Together, they're the foundation of how software teams work — from solo developers to teams of thousands.
Why Learn Git?
- Never lose work — every change is tracked and reversible
- Work in parallel — branches let you build features without breaking existing code
- Collaborate without conflicts — Git intelligently merges work from multiple people
- Industry standard — used by virtually every software company on the planet
- Understand your project's history — who changed what, why, and when
What You'll Learn
Basics
- What Git is and how it works
- Pushing your code to GitHub
- Adding collaborators to a project
- Understanding
.gitignore - Creating Pull Requests — the core collaboration workflow
Advanced
- Writing clean commit messages
- Working with branches
- Reading commit history
- Rebasing vs merging
- Git stashing
- Resolving merge conflicts
- Tags and releases
- GitHub Actions (automated CI/CD)
Prerequisites
- A computer with internet access
- A GitHub account (free)
- Git installed — download from git-scm.com
Verify Git is installed:
git --version
# git version 2.x.x
Essential Git Commands Cheatsheet
# Setup (do this once)
git config --global user.name "Your Name"
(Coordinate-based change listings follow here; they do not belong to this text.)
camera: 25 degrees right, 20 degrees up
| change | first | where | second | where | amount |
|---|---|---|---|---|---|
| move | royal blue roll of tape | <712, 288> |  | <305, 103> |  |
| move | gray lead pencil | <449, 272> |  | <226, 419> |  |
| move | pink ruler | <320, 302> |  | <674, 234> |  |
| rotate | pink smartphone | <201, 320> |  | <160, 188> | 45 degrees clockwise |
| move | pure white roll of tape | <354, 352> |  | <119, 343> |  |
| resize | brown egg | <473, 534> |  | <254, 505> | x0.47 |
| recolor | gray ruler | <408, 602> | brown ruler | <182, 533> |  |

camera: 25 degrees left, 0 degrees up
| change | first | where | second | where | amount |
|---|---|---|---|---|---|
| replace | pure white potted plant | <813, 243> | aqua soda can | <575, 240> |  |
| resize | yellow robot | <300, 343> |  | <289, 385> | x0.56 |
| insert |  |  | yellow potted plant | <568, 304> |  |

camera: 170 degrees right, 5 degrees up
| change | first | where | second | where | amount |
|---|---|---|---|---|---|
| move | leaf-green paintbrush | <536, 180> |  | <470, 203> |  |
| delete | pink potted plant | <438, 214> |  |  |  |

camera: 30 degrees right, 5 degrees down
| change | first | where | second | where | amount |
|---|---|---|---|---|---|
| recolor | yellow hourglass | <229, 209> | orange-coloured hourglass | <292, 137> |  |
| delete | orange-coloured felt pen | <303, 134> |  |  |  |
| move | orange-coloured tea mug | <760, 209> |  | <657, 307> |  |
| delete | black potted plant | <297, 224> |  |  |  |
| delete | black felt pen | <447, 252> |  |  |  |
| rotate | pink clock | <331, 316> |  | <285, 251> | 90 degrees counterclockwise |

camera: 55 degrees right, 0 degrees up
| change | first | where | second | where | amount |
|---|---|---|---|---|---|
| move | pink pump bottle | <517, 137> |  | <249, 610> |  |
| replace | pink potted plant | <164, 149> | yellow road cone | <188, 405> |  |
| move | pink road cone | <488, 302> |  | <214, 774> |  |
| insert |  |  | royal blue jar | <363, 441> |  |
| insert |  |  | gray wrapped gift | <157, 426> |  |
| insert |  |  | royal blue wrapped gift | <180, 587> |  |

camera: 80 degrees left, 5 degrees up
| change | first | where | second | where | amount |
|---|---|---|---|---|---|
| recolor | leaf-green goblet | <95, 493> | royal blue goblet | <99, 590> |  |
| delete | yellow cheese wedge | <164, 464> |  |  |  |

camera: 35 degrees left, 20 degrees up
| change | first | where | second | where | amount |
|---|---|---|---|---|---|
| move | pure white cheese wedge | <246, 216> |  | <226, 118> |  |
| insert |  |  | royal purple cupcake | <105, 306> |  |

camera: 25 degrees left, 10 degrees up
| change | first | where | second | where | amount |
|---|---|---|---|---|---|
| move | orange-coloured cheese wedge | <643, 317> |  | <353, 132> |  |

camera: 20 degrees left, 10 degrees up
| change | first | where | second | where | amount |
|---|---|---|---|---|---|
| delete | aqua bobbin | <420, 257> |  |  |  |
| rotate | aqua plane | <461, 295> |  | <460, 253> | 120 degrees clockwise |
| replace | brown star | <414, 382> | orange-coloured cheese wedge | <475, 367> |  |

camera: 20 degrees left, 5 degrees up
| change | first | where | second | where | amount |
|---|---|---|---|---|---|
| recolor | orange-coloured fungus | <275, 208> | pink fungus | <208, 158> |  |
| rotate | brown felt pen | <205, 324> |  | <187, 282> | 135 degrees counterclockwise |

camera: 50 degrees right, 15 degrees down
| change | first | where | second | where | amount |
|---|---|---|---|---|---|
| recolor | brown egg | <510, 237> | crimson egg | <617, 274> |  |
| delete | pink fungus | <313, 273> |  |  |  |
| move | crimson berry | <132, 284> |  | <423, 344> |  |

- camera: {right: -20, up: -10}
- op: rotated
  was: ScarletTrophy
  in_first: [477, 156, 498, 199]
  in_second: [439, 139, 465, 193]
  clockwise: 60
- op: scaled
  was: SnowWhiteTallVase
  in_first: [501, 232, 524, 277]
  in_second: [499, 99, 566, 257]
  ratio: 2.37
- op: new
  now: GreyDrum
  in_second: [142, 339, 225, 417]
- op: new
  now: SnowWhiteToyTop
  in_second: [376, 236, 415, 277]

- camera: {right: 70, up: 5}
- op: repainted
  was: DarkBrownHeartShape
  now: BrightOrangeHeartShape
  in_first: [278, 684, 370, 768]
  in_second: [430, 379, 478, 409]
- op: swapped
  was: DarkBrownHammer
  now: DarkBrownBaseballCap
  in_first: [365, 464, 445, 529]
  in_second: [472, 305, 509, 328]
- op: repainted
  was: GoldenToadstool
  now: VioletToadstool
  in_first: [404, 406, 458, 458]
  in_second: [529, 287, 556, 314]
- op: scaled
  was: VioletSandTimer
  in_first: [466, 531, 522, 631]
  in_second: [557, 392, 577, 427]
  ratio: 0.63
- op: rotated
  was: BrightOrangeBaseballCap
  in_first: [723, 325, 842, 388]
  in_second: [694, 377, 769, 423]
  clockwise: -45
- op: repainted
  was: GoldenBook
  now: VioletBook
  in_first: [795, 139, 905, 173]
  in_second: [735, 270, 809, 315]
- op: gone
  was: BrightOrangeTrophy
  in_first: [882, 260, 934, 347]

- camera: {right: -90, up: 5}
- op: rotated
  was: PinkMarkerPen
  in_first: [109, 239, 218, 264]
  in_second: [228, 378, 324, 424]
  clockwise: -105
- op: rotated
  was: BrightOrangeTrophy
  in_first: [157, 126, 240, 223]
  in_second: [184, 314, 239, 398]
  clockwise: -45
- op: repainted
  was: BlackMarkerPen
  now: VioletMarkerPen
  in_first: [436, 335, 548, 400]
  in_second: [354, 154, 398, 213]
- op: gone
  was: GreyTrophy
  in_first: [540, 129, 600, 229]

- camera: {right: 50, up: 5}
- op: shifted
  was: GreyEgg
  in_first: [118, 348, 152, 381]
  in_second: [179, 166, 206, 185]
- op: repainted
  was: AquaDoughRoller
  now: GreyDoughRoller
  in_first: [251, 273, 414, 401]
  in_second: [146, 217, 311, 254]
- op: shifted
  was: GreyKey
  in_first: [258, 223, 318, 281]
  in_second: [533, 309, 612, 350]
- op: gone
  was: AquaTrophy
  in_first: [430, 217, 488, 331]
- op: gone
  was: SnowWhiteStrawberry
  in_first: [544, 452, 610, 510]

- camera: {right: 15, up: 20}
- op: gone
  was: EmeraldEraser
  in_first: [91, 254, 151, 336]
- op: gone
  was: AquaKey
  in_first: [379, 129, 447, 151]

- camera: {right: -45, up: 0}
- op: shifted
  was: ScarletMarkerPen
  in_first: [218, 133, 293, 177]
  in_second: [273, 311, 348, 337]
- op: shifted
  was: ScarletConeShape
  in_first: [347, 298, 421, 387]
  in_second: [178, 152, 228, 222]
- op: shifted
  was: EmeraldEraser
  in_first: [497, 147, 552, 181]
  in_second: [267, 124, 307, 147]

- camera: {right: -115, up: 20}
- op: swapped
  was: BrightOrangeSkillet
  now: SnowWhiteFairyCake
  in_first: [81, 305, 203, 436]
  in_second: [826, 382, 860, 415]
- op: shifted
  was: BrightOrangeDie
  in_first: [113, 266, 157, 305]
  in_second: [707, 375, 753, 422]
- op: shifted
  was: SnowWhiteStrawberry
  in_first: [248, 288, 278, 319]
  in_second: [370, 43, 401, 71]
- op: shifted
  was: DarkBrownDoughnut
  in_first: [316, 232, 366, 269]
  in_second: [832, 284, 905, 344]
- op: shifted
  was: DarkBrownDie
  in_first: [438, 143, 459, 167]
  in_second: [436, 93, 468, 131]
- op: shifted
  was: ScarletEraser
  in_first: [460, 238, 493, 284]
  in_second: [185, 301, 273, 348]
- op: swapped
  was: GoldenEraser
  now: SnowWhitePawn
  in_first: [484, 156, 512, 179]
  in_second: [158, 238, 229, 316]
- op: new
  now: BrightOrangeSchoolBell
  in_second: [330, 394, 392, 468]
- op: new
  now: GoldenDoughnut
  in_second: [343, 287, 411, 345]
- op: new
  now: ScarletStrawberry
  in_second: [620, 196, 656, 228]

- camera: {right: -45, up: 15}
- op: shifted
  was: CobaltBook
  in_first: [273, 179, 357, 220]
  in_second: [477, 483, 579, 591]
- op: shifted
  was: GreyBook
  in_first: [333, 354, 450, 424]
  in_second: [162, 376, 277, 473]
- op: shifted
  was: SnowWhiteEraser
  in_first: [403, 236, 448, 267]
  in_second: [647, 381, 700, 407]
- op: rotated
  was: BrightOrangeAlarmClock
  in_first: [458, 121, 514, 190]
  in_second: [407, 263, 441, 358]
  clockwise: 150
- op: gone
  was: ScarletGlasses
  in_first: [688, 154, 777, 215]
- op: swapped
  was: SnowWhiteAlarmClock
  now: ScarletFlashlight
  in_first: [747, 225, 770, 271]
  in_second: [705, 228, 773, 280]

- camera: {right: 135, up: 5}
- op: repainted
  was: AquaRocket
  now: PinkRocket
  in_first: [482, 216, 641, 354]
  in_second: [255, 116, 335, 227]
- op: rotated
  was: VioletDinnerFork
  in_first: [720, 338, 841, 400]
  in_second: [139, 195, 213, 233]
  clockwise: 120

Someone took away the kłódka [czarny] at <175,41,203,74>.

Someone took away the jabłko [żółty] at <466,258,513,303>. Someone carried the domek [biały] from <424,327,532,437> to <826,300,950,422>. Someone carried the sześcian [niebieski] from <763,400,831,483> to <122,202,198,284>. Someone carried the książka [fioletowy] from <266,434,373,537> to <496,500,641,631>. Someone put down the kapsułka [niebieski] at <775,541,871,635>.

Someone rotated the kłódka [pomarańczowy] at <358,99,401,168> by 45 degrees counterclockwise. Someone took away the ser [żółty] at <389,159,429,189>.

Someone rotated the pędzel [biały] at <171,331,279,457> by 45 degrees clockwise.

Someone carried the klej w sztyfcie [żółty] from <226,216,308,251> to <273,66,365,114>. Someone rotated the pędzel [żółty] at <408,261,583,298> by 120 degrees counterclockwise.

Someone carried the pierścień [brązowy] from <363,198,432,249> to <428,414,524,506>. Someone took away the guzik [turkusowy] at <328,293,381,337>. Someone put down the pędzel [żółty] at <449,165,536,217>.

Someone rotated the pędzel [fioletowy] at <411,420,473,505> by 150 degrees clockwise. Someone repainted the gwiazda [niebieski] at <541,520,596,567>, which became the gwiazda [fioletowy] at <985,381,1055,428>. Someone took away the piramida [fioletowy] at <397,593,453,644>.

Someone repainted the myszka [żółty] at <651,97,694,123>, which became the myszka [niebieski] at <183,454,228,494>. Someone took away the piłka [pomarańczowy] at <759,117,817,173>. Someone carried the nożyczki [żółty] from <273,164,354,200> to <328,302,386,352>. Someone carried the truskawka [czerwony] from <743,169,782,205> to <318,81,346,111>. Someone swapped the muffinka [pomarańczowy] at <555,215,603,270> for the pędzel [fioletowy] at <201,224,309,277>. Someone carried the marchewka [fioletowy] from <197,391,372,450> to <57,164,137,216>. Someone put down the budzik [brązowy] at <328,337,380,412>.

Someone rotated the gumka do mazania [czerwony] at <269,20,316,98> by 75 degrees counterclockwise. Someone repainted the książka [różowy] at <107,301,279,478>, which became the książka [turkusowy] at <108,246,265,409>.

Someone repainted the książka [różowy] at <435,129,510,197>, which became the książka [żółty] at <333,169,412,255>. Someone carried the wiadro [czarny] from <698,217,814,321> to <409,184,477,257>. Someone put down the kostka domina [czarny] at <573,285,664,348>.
git config --global user.email "you@example.com"
# Start a project
git init # initialize a new repo
git clone <url> # clone an existing repo
# Daily workflow
git status # see what's changed
git add . # stage all changes
git add <file> # stage a specific file
git commit -m "message" # commit staged changes
git push # push to remote
git pull # pull latest changes
# Branches
git checkout -b feature/x # create and switch to new branch
git checkout main # switch back to main
git merge feature/x # merge branch into current
# History
git log --oneline # compact commit history
git diff # see unstaged changes
Learn by doing
The fastest way to learn Git is to use it on a real project. Even a personal project where you're the only contributor will teach you the core workflow quickly. Start with init, add, commit, and push — master those before moving to branches.